Oylama vakti geldi çattı; babam herkese küçük kağıtlar dağıttı. Bizler anneme hiç çaktırmadan kâğıtlara “bordo” yazdık. Kağıtlar toplandı. Babam Acun Ilıcalı yavaşlığında oyları bir bir açmaya başladı. Kağıtlar açılırken herkesin yüzündeki ifadeyi dün gibi hatırlıyorum. Hepimiz şaşkınlık içerisinde babamın mır mır mır, yavaş yavaş oyları okumasını dinliyorduk. “Bir bordo… iki bordo… üç bordo… dört bordo… beş bordo… BİR YEŞİL!” İlk önce babam “Hani herkes bordo yazacaktı? Hanginiz yazmadınız?” diye bize söylenince annem “Ben siz üzülmeyin, altı tane yeşil çıksın, sevinin diye yeşil yazdım” dedi.

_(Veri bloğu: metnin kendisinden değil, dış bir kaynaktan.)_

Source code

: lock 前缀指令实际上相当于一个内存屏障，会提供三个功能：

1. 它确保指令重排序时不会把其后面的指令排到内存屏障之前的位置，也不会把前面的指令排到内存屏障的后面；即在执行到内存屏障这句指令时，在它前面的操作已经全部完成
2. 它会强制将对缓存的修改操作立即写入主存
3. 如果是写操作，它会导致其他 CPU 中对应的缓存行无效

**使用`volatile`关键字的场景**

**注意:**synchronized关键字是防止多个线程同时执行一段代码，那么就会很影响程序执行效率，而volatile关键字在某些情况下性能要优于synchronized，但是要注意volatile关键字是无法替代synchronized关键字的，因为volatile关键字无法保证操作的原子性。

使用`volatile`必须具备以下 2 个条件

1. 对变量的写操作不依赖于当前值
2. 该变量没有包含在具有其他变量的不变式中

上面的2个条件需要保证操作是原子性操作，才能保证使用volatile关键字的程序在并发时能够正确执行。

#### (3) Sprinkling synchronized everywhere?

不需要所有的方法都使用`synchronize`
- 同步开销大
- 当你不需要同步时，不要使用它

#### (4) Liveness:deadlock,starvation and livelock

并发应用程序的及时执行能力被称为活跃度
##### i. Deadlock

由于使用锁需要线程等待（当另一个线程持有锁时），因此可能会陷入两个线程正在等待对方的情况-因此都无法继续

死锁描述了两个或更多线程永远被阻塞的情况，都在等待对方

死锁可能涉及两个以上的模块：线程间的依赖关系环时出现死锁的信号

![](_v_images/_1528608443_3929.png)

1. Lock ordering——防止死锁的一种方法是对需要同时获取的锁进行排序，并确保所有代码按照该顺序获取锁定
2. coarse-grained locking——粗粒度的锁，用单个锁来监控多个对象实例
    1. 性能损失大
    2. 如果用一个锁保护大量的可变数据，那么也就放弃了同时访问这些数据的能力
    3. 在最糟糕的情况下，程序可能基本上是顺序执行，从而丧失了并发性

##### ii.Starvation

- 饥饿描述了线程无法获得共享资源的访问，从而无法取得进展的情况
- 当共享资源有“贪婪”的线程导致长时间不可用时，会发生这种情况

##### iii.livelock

Neşeli, eğlenceli, kahkahası bol, misafiri eksik olmayan, hep güzel yemekler yapılan, içilen, gülünen, macerası bol bir evdi bizimki. Veya biz her şeyi komik tarafından görüyorduk annem sayesinde. Ailemizin kalabalık halini çok özlüyorum. Birlikte çıkılan yolları, birlikte yenilen yemekleri, sohbetleri, çay kahve saatlerini. Her konuda konuşabilen, dertleşebilen, birbirinden gizlisi saklısı olmayan bir aileydik. Artık büyüklerimiz yok, hayatta değiller ama biz yine aynı şekilde artık ailenin büyükleri olarak bu gelenekleri devam ettiriyoruz. Kahkahası, eğlencesi bol sohbetler, birlikte keyifle oturulan sofralar, seyahatler…

 Bu arada belki merak edersiniz arabanın renginde neye karar verdik diye; belirteyim: BEYAZ!